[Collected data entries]
=======

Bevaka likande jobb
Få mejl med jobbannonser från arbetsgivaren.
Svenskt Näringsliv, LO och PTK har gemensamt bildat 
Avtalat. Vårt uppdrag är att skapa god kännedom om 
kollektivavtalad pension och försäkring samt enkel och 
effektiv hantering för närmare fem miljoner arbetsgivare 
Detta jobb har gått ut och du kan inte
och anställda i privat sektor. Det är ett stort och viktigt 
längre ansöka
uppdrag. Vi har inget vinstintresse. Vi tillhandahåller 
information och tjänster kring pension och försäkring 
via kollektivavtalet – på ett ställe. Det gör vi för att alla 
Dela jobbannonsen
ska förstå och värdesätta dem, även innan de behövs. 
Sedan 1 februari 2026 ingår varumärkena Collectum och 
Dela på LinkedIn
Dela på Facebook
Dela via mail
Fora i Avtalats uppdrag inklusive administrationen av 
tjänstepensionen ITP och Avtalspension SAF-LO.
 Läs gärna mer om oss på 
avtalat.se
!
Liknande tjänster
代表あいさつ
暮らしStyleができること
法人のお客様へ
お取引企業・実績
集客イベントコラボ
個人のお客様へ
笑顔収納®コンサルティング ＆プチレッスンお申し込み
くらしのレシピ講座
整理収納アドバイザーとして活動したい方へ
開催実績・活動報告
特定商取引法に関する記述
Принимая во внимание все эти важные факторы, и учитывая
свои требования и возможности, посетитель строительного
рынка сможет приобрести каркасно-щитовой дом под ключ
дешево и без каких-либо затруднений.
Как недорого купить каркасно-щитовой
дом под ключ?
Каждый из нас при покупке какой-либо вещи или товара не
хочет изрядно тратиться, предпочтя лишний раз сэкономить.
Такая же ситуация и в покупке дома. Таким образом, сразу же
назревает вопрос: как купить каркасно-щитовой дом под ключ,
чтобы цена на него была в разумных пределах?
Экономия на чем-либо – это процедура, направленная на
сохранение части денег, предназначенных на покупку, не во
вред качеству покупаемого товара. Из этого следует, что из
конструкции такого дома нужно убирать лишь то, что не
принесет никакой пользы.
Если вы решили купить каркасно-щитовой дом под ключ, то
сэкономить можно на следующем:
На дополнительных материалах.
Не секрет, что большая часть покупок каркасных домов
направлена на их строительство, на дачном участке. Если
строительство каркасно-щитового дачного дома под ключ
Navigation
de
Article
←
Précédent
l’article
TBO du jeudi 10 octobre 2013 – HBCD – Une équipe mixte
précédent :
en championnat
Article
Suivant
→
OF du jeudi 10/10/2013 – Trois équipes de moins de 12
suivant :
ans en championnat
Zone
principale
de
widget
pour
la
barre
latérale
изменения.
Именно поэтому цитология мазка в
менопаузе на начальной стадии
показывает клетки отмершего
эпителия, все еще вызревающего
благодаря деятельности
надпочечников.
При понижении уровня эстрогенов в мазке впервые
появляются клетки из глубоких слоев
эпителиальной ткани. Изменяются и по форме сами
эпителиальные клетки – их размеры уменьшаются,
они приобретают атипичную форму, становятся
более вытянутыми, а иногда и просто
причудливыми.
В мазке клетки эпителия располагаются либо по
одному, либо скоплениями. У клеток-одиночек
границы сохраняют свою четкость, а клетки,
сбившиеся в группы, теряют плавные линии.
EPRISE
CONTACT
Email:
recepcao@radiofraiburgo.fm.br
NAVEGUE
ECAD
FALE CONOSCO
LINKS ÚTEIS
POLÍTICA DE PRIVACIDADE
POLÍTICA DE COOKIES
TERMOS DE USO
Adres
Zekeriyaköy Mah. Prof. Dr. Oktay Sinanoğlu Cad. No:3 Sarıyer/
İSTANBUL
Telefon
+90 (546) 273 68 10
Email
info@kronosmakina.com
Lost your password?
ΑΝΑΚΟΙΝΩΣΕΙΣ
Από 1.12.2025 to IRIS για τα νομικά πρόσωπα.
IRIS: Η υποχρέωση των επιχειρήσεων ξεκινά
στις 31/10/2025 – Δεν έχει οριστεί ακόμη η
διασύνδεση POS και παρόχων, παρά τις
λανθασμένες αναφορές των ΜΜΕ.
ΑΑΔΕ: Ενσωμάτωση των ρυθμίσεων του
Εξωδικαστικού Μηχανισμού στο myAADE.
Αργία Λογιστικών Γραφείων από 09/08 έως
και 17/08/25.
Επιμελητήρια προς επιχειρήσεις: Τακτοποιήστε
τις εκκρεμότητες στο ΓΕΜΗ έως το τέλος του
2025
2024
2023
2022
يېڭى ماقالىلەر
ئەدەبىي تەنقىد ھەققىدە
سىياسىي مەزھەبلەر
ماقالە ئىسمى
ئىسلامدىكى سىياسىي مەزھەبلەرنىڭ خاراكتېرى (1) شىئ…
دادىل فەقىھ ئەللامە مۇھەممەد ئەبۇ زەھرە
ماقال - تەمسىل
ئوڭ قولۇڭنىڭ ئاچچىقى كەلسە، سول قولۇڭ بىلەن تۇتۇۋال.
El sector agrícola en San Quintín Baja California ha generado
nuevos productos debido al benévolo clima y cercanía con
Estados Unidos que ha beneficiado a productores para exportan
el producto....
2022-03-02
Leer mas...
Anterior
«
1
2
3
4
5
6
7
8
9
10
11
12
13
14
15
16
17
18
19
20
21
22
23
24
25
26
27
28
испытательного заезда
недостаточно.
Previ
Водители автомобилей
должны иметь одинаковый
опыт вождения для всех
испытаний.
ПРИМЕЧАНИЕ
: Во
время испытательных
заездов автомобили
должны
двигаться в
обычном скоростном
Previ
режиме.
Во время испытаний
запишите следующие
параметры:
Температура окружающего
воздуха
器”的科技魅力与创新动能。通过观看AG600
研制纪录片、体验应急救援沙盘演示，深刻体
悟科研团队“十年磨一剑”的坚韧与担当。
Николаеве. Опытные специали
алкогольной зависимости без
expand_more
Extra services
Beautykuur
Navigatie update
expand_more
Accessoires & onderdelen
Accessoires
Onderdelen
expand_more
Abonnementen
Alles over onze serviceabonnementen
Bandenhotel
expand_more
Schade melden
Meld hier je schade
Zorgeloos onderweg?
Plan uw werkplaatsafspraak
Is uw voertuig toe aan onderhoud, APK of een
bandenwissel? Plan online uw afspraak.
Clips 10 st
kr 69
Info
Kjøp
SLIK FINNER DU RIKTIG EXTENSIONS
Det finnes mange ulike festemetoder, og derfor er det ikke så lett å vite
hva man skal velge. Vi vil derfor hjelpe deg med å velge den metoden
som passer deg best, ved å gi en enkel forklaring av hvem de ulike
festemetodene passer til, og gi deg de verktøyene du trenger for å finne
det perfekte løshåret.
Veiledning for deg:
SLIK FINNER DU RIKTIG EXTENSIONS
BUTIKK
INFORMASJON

=======

_THE TASK_.
Pull out each line in the items above that contains the string "либо", and copy those lines without changes.

_SOLVED PROBLEM_.
дешево и без каких-либо затруднений.
Каждый из нас при покупке какой-либо вещи или товара не
Экономия на чем-либо – это процедура, направленная на
В мазке клетки эпителия располагаются либо по
одному, либо скоплениями. У клеток-одиночек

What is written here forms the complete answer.